■ **Quoted passage**
○ ○ ○ ○
The problem with the HD558 mainly lies in the fact that it doesn’t have as full of a midrange as the HD598. If you like things simple, you can just get the HD598 and instantly get the better sound. Of course, when these things hit the stores, the two of them may differ from anywhere to $50-$90 (just a rough guess). So, for those of you who dig black color, or want to save some money, here is how you can turn the HD558 to a HD598 twin brother (very close, but not quite a 100% identical)."

 

 

no not 100% identical but close enough it's better off you just buy a HD 558 and mod them.

 

also in the second review they go into detail with other comparisons but just say the 558 loses some tightness in the bass, but doesn't go into directly how they compare but more about what the differences are.

 

read the original review, it's a complete turn around and then they don't do a direct comparison but talk about the changes more than compare the 2. I also think they had to state that the HD598 is the better of the 2.

 

look at the comments section

 

"Hi mike,

great review by you.i am really confused between two models hd558 and 598. Both are great headphones but Iam unable to decide which one should i go for.I need a little help in choosing,which one would be better for music/gaming/movie.Should i spent extra amount of dollars( if u sugggest me 598 ) for a small difference between them.give me suggestion based upon my usage.

thanks in advance.."
 
"Bobby,
The 558 should be better for gaming music and movies."
 
 
that was posted by the reviewer only a year ago (well after the second review).
 
it's a conspiracy all the clues are there in front of you.
○ ○ ○ ○
■ **Source excerpt**

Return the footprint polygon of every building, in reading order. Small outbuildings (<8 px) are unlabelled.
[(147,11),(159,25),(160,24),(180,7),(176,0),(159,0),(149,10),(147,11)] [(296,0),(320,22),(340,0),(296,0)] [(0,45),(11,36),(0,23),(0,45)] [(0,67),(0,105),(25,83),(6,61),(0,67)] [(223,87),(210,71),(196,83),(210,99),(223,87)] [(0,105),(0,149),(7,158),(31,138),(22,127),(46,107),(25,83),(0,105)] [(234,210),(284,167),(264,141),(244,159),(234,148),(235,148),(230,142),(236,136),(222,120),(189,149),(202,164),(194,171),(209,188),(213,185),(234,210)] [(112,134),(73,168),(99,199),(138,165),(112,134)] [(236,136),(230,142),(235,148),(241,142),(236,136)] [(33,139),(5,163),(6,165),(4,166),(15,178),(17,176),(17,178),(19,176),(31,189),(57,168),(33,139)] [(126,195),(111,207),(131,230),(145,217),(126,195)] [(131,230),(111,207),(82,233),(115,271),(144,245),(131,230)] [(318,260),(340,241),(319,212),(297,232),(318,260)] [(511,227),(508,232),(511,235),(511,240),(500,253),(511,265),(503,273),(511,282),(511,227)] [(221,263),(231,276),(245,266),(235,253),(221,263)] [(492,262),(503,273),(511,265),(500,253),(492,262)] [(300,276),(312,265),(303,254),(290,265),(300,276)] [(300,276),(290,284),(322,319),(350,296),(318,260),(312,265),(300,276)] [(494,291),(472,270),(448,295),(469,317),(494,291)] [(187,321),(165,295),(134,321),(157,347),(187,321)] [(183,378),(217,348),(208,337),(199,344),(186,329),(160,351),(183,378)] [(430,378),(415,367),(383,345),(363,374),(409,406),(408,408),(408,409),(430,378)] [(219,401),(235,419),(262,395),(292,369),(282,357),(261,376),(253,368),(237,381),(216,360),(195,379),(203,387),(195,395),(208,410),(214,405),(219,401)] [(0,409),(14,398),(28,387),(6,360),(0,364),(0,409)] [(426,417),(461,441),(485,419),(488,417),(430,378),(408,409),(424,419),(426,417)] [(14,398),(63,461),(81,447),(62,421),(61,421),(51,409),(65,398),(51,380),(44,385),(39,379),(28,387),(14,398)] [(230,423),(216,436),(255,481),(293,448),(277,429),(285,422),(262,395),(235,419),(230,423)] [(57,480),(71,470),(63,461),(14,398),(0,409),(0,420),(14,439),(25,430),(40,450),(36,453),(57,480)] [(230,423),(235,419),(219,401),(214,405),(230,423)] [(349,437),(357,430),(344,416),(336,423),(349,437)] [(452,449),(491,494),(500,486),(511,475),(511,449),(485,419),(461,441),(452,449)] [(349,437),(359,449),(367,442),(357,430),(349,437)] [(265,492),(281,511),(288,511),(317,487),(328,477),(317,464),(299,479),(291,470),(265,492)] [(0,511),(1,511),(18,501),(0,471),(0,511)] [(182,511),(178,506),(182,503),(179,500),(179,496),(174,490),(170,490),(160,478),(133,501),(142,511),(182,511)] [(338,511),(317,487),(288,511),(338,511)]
○ ○ ○ ○
■ **Exercise details**
Copy out the passage of the HD558 and HD598 headphone discussion above, word for word, from "great review by" to "the second review).".

■ **Reply**
great review by you.i am really confused between two models hd558 and 598. Both are great headphones but Iam unable to decide which one should i go for.I need a little help in choosing,which one would be better for music/gaming/movie.Should i spent extra amount of dollars( if u sugggest me 598 ) for a small difference between them.give me suggestion based upon my usage.

thanks in advance.."
 
"Bobby,
The 558 should be better for gaming music and movies."
 
 
that was posted by the reviewer only a year ago (well after the second review).